Aim of the exercise: Rewrite everything in the rows below, from the first line down to the line containing "4: (920, 957)", as a Markdown table with the columns n and Line. Number each line and leave out any blank lines.

Stored data:
----------
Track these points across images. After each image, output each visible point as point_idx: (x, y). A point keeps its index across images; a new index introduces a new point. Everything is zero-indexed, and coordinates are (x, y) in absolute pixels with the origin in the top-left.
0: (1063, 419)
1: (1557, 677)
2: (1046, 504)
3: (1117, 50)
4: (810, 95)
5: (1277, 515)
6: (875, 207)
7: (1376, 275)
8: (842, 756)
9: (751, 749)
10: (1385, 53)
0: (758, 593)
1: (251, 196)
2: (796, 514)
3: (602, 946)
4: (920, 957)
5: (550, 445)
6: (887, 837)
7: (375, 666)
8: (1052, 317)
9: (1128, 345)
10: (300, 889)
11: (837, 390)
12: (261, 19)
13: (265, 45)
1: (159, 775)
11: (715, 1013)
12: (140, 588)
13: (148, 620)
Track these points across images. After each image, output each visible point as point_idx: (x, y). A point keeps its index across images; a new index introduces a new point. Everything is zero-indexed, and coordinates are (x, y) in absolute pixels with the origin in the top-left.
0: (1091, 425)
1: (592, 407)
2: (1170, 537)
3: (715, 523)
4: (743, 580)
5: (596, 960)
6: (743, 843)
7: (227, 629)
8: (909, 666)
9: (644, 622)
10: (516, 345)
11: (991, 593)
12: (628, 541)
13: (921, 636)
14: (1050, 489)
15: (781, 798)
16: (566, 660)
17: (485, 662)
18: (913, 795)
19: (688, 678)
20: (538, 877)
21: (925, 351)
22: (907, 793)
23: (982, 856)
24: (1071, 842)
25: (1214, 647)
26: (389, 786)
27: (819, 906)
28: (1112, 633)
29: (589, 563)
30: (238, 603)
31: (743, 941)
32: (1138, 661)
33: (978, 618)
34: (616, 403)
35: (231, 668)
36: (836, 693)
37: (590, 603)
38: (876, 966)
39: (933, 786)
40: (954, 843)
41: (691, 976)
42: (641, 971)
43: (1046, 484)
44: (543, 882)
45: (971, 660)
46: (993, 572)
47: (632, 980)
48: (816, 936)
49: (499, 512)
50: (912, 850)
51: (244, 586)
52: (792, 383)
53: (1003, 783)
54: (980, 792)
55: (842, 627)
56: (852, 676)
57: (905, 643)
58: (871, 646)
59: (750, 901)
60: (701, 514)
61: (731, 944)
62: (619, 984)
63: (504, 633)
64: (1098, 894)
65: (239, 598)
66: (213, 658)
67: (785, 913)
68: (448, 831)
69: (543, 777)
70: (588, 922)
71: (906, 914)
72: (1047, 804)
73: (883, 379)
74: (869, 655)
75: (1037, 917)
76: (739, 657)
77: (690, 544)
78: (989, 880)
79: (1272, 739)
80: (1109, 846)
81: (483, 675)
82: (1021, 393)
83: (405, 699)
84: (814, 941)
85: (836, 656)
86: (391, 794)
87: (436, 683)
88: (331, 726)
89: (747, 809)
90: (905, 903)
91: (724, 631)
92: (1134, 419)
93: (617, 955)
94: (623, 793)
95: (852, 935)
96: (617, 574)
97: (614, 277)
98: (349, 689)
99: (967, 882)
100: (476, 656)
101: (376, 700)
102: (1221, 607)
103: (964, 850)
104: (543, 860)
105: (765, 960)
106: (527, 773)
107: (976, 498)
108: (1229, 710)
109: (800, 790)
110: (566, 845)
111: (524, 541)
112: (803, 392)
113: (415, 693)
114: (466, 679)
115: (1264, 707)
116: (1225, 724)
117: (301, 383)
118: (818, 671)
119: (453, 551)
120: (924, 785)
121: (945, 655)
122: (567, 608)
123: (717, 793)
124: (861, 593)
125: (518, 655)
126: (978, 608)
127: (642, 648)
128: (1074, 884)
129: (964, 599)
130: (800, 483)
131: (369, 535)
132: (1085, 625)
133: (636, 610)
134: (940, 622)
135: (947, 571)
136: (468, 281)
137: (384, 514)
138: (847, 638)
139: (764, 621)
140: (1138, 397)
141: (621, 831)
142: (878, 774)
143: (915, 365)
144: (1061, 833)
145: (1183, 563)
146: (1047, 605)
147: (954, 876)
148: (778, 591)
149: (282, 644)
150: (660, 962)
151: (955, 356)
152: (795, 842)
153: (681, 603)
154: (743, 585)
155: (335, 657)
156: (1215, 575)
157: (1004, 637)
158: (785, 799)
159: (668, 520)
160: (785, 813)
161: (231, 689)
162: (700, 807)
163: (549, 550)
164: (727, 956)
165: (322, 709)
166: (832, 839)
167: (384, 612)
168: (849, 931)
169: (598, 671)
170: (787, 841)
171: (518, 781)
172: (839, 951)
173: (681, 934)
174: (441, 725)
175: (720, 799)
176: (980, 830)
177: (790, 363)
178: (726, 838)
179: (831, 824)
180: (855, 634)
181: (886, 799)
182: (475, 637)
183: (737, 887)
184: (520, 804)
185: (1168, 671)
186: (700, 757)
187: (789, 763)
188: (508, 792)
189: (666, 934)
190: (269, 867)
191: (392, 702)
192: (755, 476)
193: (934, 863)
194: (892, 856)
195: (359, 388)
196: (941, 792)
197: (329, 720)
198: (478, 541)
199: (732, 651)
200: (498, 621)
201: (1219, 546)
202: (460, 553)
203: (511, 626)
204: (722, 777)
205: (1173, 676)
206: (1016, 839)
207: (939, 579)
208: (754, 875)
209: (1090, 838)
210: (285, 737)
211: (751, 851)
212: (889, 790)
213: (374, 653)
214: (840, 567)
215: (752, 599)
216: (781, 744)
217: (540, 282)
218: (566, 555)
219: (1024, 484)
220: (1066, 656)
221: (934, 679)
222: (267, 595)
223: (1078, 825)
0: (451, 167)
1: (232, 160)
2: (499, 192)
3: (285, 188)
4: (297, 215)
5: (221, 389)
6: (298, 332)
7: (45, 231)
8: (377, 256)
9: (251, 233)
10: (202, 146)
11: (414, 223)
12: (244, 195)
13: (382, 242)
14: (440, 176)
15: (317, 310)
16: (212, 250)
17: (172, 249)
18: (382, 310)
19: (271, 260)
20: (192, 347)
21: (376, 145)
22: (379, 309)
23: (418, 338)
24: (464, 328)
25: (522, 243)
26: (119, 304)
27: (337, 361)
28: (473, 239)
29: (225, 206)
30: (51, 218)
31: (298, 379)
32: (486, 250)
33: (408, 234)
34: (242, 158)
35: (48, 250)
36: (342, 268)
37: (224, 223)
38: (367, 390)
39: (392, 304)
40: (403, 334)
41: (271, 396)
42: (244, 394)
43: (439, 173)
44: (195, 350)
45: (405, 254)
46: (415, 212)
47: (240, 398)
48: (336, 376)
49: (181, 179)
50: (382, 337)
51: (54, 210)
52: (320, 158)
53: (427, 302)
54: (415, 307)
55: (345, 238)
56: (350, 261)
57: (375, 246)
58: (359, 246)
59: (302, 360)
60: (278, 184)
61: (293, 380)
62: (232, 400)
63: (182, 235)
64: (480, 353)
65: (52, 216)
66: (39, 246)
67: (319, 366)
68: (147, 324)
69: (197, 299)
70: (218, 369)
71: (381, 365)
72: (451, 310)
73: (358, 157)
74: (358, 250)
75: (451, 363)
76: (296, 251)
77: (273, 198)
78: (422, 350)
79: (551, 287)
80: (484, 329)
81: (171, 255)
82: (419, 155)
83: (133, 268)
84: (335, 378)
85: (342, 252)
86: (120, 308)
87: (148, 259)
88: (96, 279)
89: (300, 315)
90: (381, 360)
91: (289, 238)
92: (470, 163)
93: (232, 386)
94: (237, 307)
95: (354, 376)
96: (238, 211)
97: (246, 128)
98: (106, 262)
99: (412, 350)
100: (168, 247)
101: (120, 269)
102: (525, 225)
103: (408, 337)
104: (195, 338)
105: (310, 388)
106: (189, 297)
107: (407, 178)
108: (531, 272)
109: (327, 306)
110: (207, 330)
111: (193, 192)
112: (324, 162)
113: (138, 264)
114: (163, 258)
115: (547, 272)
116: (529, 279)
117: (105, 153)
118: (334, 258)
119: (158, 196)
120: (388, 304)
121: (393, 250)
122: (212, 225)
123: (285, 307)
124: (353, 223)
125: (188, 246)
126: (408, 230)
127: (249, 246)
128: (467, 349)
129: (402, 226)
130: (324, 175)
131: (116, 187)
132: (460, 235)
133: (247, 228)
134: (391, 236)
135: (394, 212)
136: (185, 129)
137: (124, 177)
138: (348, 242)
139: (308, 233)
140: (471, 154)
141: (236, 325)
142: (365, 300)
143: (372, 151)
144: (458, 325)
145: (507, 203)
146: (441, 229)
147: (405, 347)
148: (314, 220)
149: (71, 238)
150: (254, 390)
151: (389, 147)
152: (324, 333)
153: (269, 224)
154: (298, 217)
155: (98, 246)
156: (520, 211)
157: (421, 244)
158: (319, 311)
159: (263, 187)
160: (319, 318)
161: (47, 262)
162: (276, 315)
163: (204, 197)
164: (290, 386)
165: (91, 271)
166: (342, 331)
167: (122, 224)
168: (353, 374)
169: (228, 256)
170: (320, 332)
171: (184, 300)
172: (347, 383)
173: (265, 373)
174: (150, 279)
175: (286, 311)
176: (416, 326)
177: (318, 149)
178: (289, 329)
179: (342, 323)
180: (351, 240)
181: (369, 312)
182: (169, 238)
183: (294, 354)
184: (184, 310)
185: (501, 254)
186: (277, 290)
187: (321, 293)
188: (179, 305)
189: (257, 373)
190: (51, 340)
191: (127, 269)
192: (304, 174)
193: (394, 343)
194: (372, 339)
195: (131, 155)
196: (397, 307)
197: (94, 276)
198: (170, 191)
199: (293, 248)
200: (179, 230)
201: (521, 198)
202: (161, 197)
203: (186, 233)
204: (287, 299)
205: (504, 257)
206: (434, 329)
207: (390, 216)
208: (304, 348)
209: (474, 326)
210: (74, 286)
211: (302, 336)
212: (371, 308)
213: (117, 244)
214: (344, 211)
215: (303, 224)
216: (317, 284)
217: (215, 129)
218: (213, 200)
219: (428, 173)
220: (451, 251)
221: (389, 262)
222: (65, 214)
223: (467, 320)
----------
Response to the exercise:
| n | Line |
|---|---|
| 1 | Track these points across images. After each image, output each visible point as point_idx: (x, y). A point keeps its index across images; a new index introduces a new point. Everything is zero-indexed, and coordinates are (x, y) in absolute pixels with the origin in the top-left. |
| 2 | 0: (1063, 419) |
| 3 | 1: (1557, 677) |
| 4 | 2: (1046, 504) |
| 5 | 3: (1117, 50) |
| 6 | 4: (810, 95) |
| 7 | 5: (1277, 515) |
| 8 | 6: (875, 207) |
| 9 | 7: (1376, 275) |
| 10 | 8: (842, 756) |
| 11 | 9: (751, 749) |
| 12 | 10: (1385, 53) |
| 13 | 0: (758, 593) |
| 14 | 1: (251, 196) |
| 15 | 2: (796, 514) |
| 16 | 3: (602, 946) |
| 17 | 4: (920, 957) |